**Material to process:**
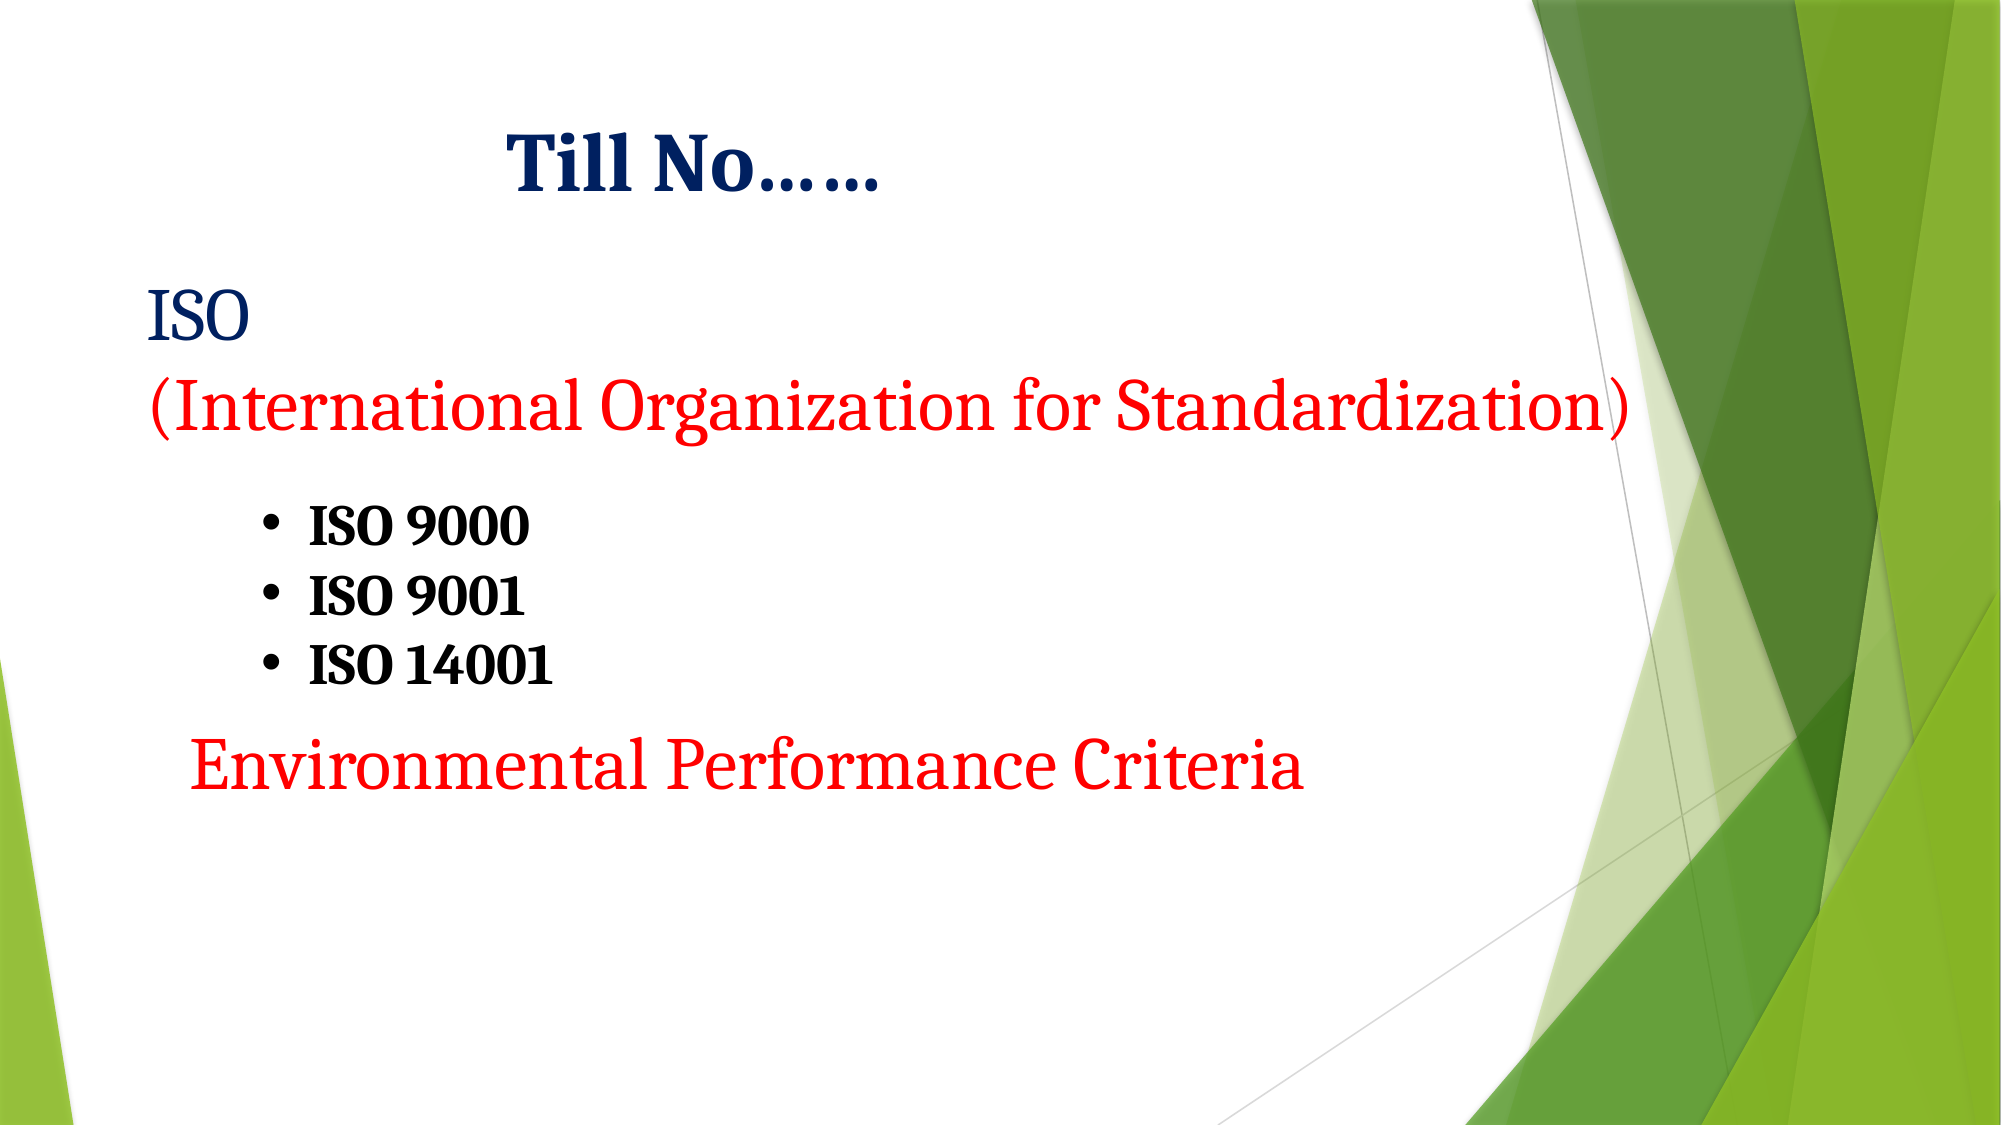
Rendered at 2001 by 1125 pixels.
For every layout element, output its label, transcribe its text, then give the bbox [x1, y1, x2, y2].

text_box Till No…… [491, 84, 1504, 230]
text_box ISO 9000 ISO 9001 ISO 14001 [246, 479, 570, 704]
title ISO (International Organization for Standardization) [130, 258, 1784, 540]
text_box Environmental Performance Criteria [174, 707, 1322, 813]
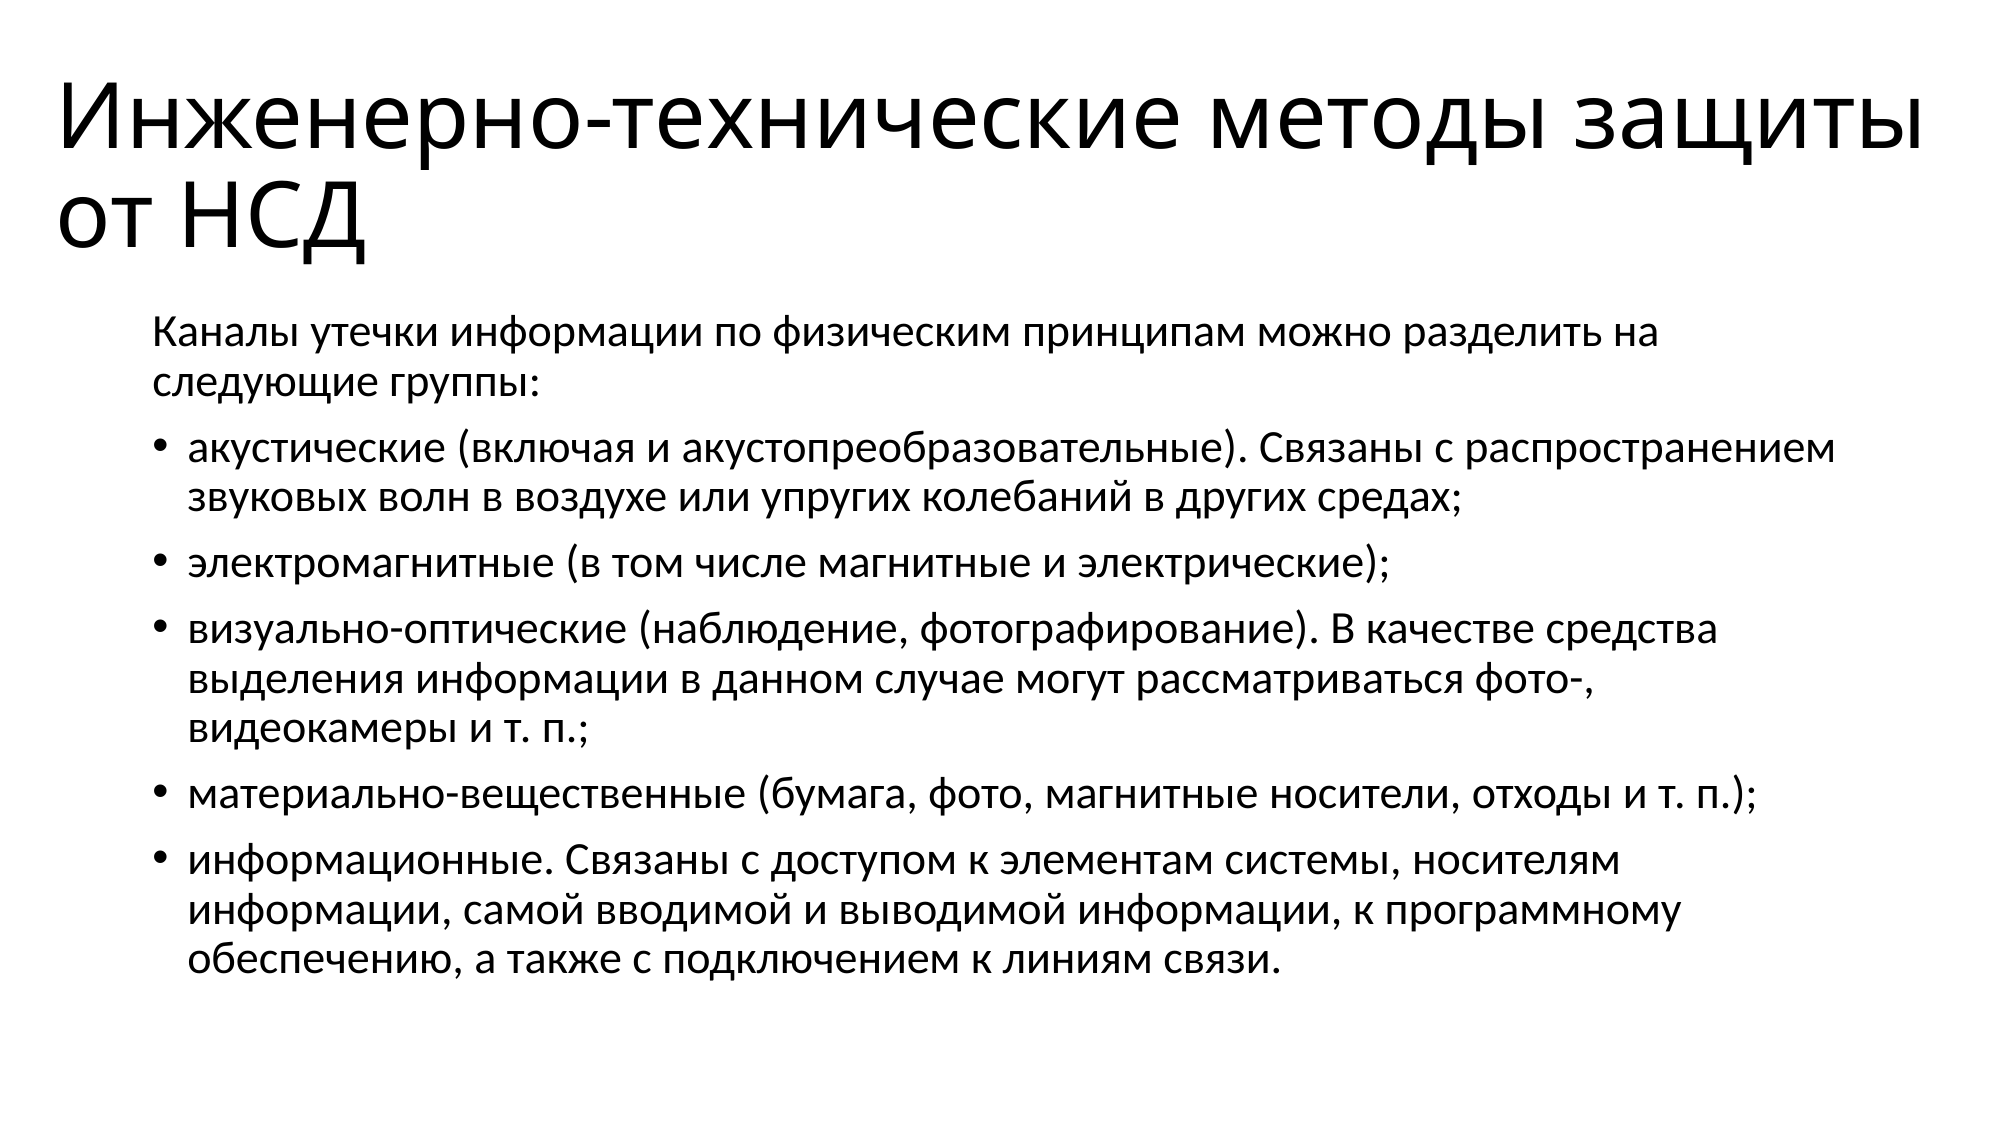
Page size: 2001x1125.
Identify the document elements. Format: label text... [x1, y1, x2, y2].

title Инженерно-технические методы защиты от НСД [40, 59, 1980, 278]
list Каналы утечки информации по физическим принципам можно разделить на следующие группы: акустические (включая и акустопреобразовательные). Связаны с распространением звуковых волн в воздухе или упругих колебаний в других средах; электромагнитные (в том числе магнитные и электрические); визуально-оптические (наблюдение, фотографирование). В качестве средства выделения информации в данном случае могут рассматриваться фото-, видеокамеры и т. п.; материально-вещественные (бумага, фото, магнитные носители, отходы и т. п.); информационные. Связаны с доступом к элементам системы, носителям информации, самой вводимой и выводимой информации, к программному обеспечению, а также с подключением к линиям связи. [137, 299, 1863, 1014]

**Problem to solve:** Transcribe all entries above exactly. Drop the pictures.

**Exercise solution:**
Rendered at 2001 by 1125 pixels.
For every layout element, output its label, transcribe its text, then give the bbox [x1, y1, x2, y2].

text_box Till No…… [491, 84, 1504, 230]
text_box ISO 9000 ISO 9001 ISO 14001 [246, 479, 570, 704]
title ISO (International Organization for Standardization) [130, 258, 1784, 540]
text_box Environmental Performance Criteria [174, 707, 1322, 813]
Page size: 2001x1125.
Identify the document elements. Format: label text... [x1, y1, x2, y2].

title Инженерно-технические методы защиты от НСД [40, 59, 1980, 278]
list Каналы утечки информации по физическим принципам можно разделить на следующие группы: акустические (включая и акустопреобразовательные). Связаны с распространением звуковых волн в воздухе или упругих колебаний в других средах; электромагнитные (в том числе магнитные и электрические); визуально-оптические (наблюдение, фотографирование). В качестве средства выделения информации в данном случае могут рассматриваться фото-, видеокамеры и т. п.; материально-вещественные (бумага, фото, магнитные носители, отходы и т. п.); информационные. Связаны с доступом к элементам системы, носителям информации, самой вводимой и выводимой информации, к программному обеспечению, а также с подключением к линиям связи. [137, 299, 1863, 1014]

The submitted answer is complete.